→ **What the task asks**:
Retype all the entries word for word, but omit the pictures.

→ **Extracted material**:
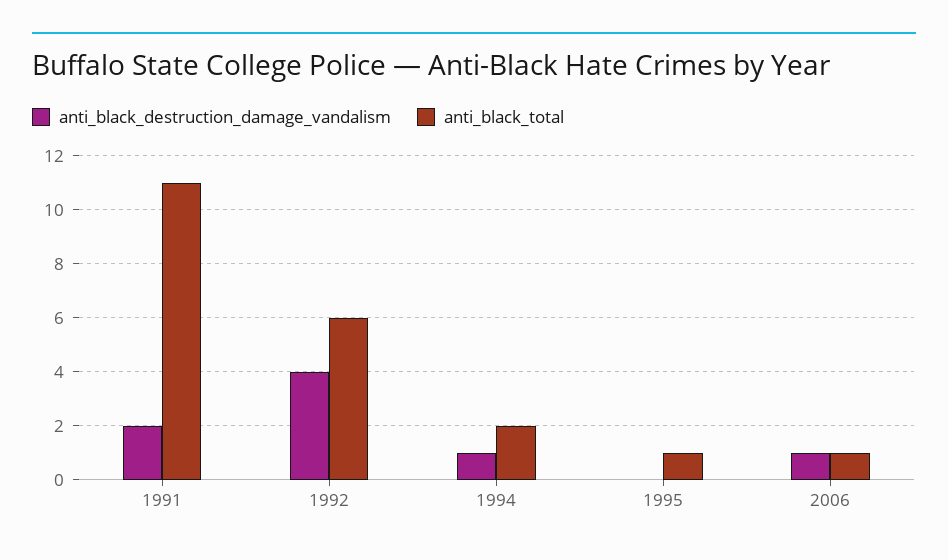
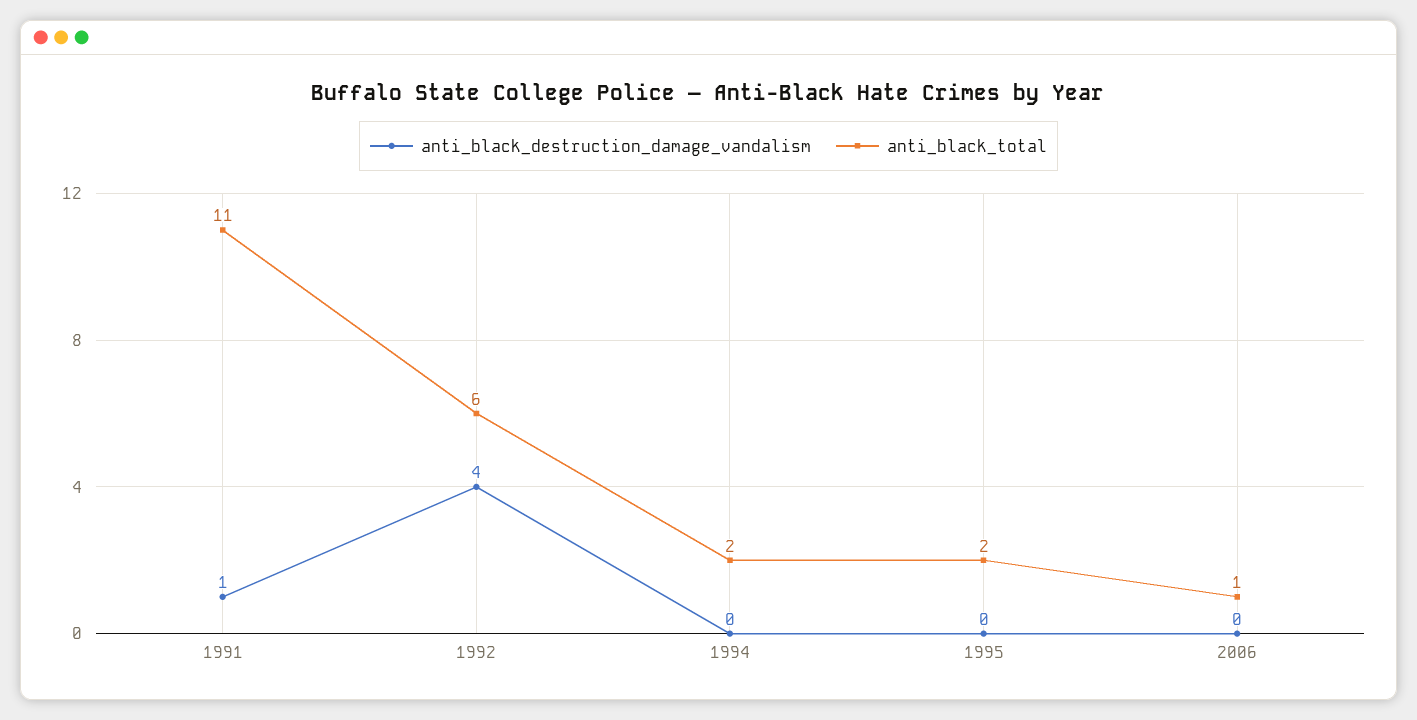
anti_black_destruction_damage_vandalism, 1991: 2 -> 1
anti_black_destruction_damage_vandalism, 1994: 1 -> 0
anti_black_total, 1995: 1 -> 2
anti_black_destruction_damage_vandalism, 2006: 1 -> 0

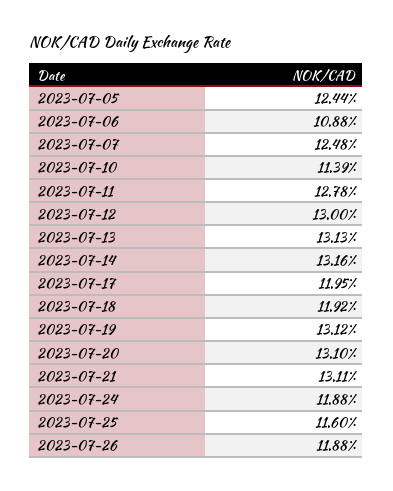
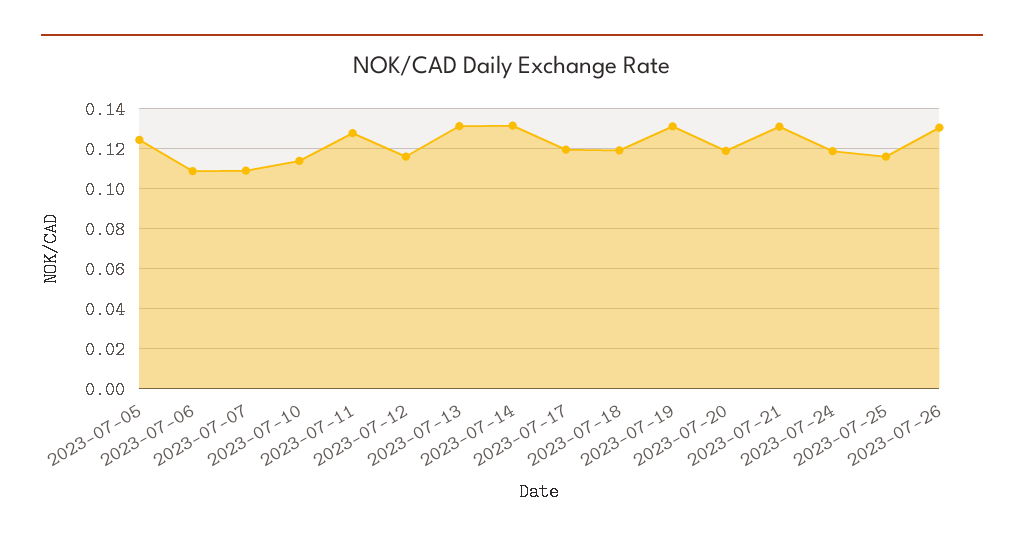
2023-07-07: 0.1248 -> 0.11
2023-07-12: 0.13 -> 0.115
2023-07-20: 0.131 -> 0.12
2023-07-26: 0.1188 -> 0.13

→ **Completed task**:
anti_black_destruction_damage_vandalism, 1991: 2 -> 1
anti_black_destruction_damage_vandalism, 1994: 1 -> 0
anti_black_total, 1995: 1 -> 2
anti_black_destruction_damage_vandalism, 2006: 1 -> 0

2023-07-07: 0.1248 -> 0.11
2023-07-12: 0.13 -> 0.115
2023-07-20: 0.131 -> 0.12
2023-07-26: 0.1188 -> 0.13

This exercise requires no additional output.